* [DATA PROVIDED]:
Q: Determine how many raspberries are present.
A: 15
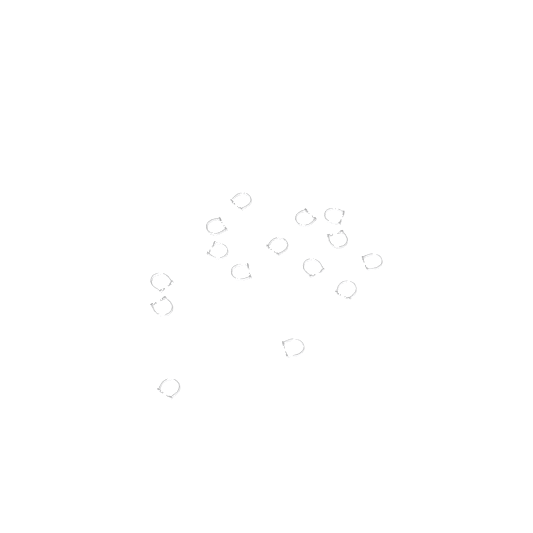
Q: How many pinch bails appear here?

---

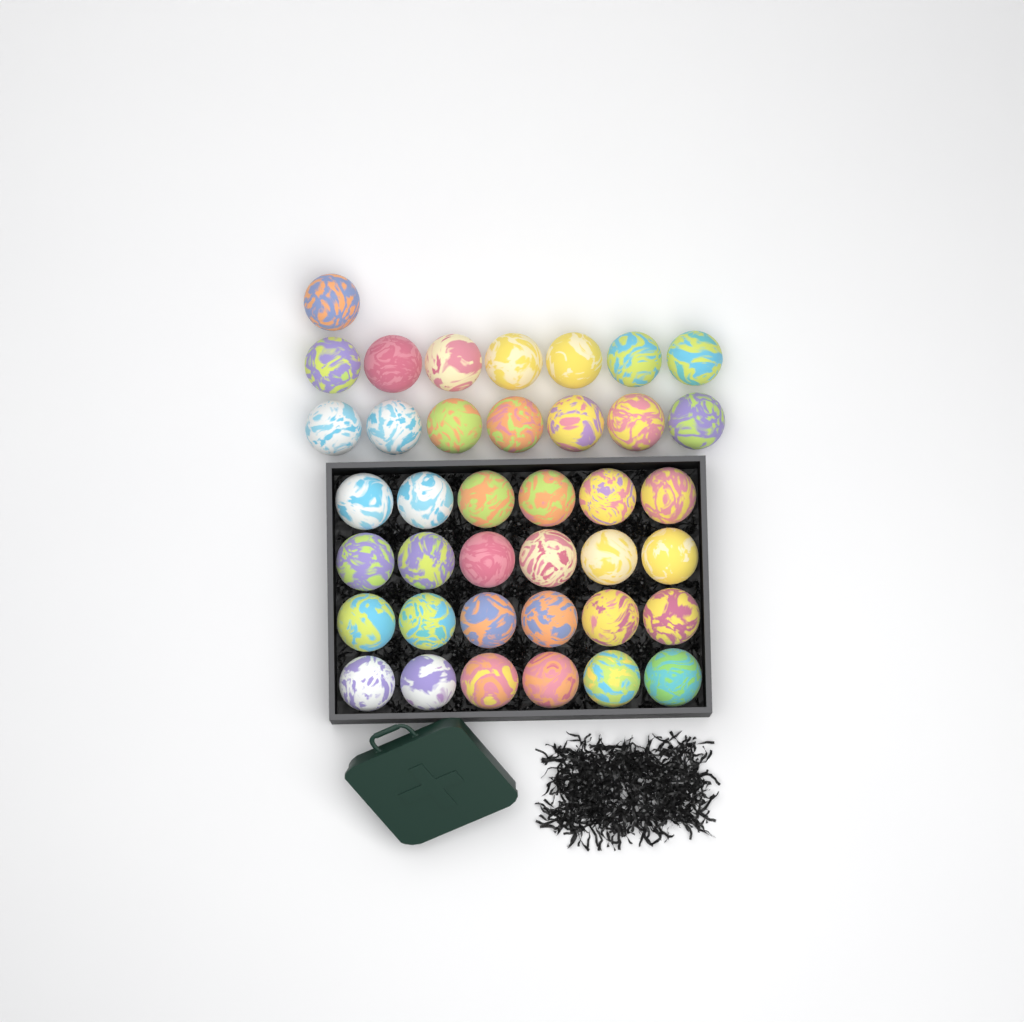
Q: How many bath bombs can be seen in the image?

...

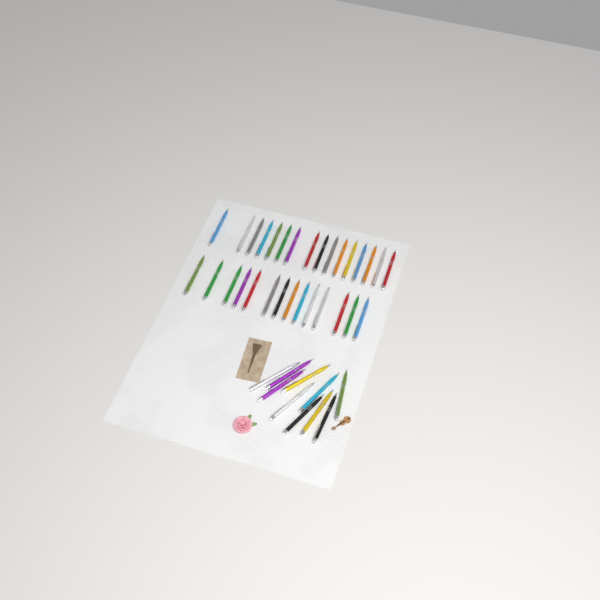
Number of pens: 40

* [PROBLEM STATEMENT]:
Extract each line of the entries above that contains the word "many", treating uppercase and lowercase letters as distinct.

* [EXERCISE OUTPUT]:
Q: Determine how many raspberries are present.
Q: How many pinch bails appear here?
Q: How many bath bombs can be seen in the image?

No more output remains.